WHAT TO DO
The lines you return must be all those in the data that hold the string "Vest".

SOURCE MATERIAL

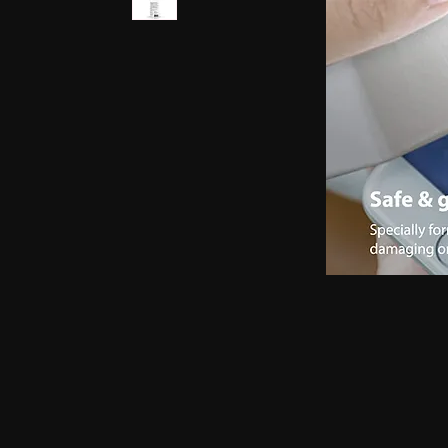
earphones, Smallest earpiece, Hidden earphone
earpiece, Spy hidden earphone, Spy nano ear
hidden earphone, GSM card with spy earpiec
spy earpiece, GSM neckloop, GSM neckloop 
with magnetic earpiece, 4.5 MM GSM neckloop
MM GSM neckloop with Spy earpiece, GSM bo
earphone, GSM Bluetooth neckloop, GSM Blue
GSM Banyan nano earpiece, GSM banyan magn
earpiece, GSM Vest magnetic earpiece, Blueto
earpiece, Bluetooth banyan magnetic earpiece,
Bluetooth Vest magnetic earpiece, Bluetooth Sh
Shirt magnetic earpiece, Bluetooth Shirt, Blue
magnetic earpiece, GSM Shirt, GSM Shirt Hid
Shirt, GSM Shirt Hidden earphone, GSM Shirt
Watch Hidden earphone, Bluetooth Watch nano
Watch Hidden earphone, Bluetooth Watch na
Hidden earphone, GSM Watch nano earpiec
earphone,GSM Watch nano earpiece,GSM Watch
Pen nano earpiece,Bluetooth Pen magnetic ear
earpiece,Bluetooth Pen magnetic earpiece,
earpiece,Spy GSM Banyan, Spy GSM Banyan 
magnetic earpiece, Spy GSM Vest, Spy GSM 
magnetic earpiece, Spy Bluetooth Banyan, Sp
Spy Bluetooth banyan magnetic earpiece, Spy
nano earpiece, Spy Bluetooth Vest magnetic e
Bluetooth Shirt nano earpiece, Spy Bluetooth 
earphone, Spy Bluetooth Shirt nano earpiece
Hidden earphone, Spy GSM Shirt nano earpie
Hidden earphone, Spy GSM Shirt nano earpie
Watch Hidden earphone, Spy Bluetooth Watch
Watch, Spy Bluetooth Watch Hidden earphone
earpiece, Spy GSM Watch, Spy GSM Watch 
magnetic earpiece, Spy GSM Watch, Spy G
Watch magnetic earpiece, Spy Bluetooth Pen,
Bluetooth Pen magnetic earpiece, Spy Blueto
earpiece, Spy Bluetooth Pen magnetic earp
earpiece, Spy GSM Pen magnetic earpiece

FINISHED TASK
earpiece, GSM Vest magnetic earpiece, Blueto
Bluetooth Vest magnetic earpiece, Bluetooth Sh
magnetic earpiece, Spy GSM Vest, Spy GSM 
nano earpiece, Spy Bluetooth Vest magnetic e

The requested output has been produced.